How do we know how long photographic prints will last? We know how long the Fuji Crystal Archive and Epson Ultrasmooth Fine Art and Epson Premium Glossy papers I use last mostly because of the testing of Henry Wilhelm whose Wilhelm Imaging Research is the most respected firm that tests photograpic materials for archival life. He subjects images on various papers to intense UV illumination and does accelerated aging tests that are very accurate. Wilhelm's results for the papers we use can be seen at www.wilhelm-research.com.

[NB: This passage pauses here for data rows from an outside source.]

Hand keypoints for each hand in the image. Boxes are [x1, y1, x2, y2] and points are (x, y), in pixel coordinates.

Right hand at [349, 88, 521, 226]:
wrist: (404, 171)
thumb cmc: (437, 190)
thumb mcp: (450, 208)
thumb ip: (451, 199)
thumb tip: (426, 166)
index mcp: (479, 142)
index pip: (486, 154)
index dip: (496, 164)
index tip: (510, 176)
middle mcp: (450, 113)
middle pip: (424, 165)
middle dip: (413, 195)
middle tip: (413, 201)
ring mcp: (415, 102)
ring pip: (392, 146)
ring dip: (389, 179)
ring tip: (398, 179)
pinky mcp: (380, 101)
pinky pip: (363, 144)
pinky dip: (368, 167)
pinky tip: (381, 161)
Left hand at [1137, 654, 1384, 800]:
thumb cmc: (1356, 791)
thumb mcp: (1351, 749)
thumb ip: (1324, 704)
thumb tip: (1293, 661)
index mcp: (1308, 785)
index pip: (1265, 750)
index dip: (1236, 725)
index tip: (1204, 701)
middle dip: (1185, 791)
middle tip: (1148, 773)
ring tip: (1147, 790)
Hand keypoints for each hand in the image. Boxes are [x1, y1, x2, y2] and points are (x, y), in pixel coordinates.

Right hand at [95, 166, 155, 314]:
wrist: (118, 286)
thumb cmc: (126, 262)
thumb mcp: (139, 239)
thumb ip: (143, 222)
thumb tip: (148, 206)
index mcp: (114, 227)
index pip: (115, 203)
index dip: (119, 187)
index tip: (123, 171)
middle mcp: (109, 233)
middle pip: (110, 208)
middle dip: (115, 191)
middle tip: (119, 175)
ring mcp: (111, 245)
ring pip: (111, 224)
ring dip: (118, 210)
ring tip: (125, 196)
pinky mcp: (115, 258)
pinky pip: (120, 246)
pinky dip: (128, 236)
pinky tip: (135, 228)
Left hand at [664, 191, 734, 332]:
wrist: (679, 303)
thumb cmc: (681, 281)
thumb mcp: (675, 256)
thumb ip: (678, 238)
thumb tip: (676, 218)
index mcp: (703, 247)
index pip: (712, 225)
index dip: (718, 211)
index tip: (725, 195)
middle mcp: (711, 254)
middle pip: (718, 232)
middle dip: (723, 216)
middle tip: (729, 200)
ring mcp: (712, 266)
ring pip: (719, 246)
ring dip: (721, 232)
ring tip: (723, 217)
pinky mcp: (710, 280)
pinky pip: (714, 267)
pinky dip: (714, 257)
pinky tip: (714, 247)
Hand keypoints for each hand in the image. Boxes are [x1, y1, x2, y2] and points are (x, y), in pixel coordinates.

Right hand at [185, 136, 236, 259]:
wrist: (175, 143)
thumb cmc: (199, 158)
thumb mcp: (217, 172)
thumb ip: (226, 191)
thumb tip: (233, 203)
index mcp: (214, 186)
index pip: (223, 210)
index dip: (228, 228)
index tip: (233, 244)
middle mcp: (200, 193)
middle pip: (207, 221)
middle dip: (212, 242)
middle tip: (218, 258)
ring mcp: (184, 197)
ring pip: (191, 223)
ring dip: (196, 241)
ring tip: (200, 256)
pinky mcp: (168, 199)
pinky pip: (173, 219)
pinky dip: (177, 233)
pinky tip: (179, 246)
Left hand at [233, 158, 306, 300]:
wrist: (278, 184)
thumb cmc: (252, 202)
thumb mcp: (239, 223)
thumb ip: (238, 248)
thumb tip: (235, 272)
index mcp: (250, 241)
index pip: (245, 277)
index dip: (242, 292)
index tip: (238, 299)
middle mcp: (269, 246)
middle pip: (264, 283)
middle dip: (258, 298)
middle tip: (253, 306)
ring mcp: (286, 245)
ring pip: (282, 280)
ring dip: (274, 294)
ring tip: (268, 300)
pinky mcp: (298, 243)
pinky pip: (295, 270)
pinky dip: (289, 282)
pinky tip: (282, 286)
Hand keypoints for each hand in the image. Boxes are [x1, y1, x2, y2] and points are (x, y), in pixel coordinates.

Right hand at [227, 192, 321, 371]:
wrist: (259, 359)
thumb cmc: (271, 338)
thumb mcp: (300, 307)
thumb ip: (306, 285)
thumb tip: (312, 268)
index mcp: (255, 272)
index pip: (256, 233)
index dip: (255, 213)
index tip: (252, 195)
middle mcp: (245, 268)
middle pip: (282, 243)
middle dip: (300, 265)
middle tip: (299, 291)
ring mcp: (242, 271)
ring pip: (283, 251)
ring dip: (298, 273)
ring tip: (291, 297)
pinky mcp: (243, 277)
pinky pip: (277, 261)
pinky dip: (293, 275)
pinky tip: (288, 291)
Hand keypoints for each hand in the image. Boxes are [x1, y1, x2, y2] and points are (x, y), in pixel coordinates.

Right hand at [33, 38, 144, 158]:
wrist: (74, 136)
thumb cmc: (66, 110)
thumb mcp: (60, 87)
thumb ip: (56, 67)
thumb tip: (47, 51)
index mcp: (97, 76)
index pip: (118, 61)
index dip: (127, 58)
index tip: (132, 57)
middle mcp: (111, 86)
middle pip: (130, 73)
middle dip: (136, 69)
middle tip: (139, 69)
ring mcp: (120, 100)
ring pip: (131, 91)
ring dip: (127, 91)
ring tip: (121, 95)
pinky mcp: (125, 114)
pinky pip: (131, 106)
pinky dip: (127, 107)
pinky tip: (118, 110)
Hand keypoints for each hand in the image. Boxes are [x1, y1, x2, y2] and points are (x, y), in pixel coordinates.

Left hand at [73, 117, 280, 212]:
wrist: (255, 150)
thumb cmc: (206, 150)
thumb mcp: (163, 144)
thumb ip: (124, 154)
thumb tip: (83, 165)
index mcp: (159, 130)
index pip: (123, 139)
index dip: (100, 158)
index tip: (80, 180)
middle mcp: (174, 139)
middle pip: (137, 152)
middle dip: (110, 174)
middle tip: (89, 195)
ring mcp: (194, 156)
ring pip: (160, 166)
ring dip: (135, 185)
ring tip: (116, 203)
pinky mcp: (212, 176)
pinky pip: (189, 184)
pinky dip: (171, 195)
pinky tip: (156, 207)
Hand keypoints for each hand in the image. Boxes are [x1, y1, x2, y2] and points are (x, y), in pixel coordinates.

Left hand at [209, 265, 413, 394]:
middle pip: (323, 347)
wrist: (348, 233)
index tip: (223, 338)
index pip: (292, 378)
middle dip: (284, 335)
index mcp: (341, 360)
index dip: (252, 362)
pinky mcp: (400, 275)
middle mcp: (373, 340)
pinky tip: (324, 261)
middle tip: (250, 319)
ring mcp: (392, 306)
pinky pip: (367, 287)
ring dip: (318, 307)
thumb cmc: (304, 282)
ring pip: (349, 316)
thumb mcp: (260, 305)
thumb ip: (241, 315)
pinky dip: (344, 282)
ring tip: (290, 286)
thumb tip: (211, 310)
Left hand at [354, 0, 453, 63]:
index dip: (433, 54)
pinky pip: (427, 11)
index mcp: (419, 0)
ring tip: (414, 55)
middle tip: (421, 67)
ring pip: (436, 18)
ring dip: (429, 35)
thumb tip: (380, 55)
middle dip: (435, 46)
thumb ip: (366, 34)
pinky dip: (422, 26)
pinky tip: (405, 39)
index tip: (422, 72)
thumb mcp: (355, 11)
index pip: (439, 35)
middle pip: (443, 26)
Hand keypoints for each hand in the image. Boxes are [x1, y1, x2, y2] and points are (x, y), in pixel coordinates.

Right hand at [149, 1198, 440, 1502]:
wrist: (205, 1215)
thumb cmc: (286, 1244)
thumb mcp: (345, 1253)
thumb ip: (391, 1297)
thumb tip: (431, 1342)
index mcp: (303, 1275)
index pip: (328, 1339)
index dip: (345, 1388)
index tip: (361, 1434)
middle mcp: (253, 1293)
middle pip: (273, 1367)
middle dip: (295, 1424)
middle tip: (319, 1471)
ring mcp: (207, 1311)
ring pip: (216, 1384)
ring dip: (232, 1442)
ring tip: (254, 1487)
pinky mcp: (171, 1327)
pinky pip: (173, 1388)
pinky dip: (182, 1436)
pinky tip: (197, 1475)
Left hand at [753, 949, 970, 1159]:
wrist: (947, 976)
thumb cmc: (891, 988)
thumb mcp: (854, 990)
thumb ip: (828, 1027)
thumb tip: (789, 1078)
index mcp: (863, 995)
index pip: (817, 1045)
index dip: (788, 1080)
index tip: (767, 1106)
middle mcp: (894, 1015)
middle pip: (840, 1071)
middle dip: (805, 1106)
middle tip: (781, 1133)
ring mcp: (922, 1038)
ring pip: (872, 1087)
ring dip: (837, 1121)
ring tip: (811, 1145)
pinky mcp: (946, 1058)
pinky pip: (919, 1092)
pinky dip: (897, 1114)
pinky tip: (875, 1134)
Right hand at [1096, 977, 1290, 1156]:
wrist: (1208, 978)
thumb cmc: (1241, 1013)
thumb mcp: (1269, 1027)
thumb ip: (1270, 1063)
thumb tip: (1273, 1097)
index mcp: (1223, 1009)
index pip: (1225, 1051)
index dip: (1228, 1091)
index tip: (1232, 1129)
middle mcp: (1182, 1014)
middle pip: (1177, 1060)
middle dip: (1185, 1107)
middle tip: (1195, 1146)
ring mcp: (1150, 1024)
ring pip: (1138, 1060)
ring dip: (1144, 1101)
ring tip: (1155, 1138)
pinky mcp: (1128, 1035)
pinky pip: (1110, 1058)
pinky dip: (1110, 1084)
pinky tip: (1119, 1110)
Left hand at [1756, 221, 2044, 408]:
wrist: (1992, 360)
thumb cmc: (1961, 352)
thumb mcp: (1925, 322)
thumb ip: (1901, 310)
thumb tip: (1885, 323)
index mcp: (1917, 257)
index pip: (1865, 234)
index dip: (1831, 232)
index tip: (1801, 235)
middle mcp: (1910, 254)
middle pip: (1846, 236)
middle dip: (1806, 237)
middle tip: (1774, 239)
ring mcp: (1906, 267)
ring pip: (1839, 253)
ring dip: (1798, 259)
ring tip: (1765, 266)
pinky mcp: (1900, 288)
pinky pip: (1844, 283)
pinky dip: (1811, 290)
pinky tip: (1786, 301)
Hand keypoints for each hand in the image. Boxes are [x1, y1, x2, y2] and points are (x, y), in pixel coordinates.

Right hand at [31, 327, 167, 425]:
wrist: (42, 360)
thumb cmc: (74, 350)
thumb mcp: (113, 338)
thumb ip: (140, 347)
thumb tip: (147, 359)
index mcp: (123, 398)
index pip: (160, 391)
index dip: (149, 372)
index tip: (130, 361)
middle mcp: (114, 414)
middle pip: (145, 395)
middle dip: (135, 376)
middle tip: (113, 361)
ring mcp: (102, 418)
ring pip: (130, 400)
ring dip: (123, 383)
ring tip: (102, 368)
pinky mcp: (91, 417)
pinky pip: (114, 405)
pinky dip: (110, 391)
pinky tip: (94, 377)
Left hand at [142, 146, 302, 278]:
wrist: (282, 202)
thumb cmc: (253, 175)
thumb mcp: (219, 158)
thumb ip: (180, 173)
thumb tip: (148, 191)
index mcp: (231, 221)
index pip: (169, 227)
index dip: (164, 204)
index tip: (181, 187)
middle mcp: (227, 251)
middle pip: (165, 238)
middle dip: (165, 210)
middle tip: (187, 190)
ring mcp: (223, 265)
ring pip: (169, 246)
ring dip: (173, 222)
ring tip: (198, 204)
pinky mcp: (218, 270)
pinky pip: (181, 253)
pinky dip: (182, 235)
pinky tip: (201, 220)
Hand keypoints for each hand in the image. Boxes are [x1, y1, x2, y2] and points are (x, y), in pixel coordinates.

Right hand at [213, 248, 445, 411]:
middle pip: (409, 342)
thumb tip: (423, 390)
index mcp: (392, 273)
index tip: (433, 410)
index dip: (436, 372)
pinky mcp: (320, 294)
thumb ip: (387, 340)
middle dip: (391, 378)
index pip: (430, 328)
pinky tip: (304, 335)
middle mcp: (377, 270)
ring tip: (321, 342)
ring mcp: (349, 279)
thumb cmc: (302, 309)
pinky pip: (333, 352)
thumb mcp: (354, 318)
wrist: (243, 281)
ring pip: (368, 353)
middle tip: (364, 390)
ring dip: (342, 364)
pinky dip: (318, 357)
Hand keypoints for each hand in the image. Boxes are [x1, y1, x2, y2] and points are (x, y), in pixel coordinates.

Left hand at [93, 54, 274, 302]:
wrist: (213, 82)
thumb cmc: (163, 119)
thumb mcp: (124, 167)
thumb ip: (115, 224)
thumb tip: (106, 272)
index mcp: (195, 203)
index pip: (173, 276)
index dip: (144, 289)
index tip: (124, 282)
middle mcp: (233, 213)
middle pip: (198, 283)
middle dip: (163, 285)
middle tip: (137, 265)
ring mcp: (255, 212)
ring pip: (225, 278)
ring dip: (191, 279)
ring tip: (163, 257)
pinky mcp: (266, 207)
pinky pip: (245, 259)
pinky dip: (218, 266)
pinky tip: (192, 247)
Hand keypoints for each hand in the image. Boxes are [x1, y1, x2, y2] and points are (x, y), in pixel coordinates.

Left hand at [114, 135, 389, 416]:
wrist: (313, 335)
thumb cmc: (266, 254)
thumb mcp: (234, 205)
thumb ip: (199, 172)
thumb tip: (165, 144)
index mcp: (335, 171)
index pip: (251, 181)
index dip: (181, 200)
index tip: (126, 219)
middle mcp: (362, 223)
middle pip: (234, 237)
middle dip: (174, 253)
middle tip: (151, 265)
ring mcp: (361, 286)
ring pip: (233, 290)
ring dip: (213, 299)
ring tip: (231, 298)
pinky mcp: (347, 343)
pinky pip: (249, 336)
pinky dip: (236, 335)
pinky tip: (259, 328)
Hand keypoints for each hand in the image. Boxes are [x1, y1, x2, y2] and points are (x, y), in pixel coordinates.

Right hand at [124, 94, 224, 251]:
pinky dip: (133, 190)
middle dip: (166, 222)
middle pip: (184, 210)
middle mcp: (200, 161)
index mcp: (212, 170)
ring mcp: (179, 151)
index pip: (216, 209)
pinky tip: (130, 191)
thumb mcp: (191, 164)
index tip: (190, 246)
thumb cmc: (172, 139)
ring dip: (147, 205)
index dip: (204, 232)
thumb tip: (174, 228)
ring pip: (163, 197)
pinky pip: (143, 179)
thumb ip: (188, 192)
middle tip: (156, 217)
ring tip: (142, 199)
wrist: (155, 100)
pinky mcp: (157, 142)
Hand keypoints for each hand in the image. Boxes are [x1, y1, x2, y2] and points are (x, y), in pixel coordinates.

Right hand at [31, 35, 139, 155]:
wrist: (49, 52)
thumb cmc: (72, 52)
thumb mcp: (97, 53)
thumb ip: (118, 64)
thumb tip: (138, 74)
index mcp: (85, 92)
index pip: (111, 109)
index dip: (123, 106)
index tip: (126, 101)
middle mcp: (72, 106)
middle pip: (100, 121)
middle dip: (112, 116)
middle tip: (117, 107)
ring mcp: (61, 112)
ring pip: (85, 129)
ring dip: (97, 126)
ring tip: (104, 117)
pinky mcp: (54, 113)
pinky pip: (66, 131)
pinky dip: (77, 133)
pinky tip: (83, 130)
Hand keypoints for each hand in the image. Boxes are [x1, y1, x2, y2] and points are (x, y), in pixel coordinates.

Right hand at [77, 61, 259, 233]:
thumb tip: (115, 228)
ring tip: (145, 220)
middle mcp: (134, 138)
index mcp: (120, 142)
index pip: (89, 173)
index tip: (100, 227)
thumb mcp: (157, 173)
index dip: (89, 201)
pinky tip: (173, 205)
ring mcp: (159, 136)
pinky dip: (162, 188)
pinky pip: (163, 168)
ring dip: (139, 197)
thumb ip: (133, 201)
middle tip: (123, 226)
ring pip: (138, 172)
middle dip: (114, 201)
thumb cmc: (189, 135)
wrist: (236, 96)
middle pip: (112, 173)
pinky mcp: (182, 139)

It is only recently that photographs could be printed with this kind of archival life. This is due almost entirely to the big breakthroughs in photographic papers by Fuji about ten years ago and by Epson in the last five years. However, a word of caution. Care is still necessary in buying prints on both photographic paper and ink jet paper as there are many, many papers used that last only a few years before they begin fading and discoloring. This is true of both photographs printed on photographic paper and photographs printed on inkjet paper with ink. Fuji Crystal Archive is currently the only photograhic paper I know of that has an archival life of longer than twenty years; the rest of them all begin fading and discoloring at twenty years or sooner. There used to be Ilfochomes (previously called Cibachromes) that had an archival life of 35 years but they are rare these days and I'm not even sure the paper is made anymore. There are inkjet prints that are very archival; probably the best are these are being printed on Epson printers using Epson paper with Epson inks. On the other hand, there are also many inkjet prints sold that are printed on ordinary paper with dye based inks. Some of these prints won't last even a year. It's always important to ask exactly what kind of paper an image is printed on and what kind of inks (if it is an inkjet) were used before buying it.